• [WHAT TO DO]:
A. Write out the Brisbane Botanic Gardens passage again, starting with "Pam's photo of" and going on through "white one, left.", switching "bracts" to "leaves".
B. Carry on the Brisbane Botanic Gardens passage from its last sentence.

• [TEXT FOR ANALYSIS]:
Start of Block

As tourists, we love it when the soggy weather forecasts don't come true. They said 'cloud and showers' and all we got was cloud, with hardly a drop on our heads all day. Pammy and I were keen to re-visit the Botanic Gardens in the city, on the banks of the Brisbane RIver, as we knew the gardens had been slammed by the awful 2011 floods and we wanted to see how everything was going. The short version is 'very well, considering' but there are still many signs of damage and recovery but it's remarkable how plants can survive and bounce back from such a devastating event as those major floods. 

What follows is lots of photos. Pammy and I each took roughly half the photos shown here. We love hitting a botanic garden, each with a little digital camera in hand, and it's amazing to see how very differently we view the same things! We were busy in Brizzie, so let's go for a wander around a beautiful, big, subtropical garden.


Pam's photo of this mussaenda captures the beauty of its
colourful bracts and those tiny little yellow flowers very nicely.

These are the mussaendas in their bed very close to the river;
there's a pinky one right, and a white one, left.

End of Block

• [DATA PROVIDED]:
Start of Block

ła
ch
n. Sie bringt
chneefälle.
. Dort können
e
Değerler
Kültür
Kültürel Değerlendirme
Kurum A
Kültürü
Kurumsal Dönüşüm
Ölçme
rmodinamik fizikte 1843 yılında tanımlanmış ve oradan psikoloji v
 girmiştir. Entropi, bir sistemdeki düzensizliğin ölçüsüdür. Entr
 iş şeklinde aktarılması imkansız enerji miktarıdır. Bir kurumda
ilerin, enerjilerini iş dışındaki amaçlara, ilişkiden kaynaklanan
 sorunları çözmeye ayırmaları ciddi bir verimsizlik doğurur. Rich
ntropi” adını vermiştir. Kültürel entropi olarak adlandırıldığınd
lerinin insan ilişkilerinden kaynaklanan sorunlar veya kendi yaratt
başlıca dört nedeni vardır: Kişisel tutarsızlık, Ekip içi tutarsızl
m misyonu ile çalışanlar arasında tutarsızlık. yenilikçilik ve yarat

End of Block

• [ANSWERS PER TASK]:
A.
Pam's photo of this mussaenda captures the beauty of its
colourful leaves and those tiny little yellow flowers very nicely.

These are the mussaendas in their bed very close to the river;
there's a pinky one right, and a white one, left.

B.
This Eastern Water Dragon stayed as still as a statue as we
snuck around it snapping as quietly as excited kids can.
The water dragons are no rarity in the gardens; we saw several
here and there, all very still and quiet as we passed by.

Beside the Central Path which effectively splits
the gardens in two is this new flood level marker
which shows that much more than half the gardens
must have gone underwater in the 2011 floods.

As a grower of the deciduous frangipanis which do so well
in Sydney, it's always great to come across the evergreen
tropical frangis, which are in leaf and flower year-round.
The flowers aren't as sweetly scented as the deciduous ones,
and they're a different shape, too, but they're still lovely.

Wouldn't you know it, this is one of the few trees in the gardens
which didn't have a helpful little name plaque on it! It took me
a while to track it down online, but I am fairly sure this is the
'Pride of Bolivia' Tipuana tipu, a truly glorious tree with a
perfect domed crown and a broad spread that must be at
least 30 metres across. Our weed control experts say it's a
weed in Australia, but this is surely our most magnificent weed!
While I'm admiring big trees that I cannot grow
at home I might as well show you the African
sausage tree (Kigelia pinnata), a huge tree
dangling dozens of these big seed pods.
The flower stalks of the sausage tree hang
down like this on long stalks, and presumably one
of these multi-flowered candelabras produces
just one marrow-sized sausage each.
And the Banyan fig is even bigger than Tipuana
or the sausage tree. I paced out its canopy
from one side to the others, and it's 50 metres
wide. These mature enormous trees are one of
the reasons I love to come back to these old
gardens, the first established in Brisbane.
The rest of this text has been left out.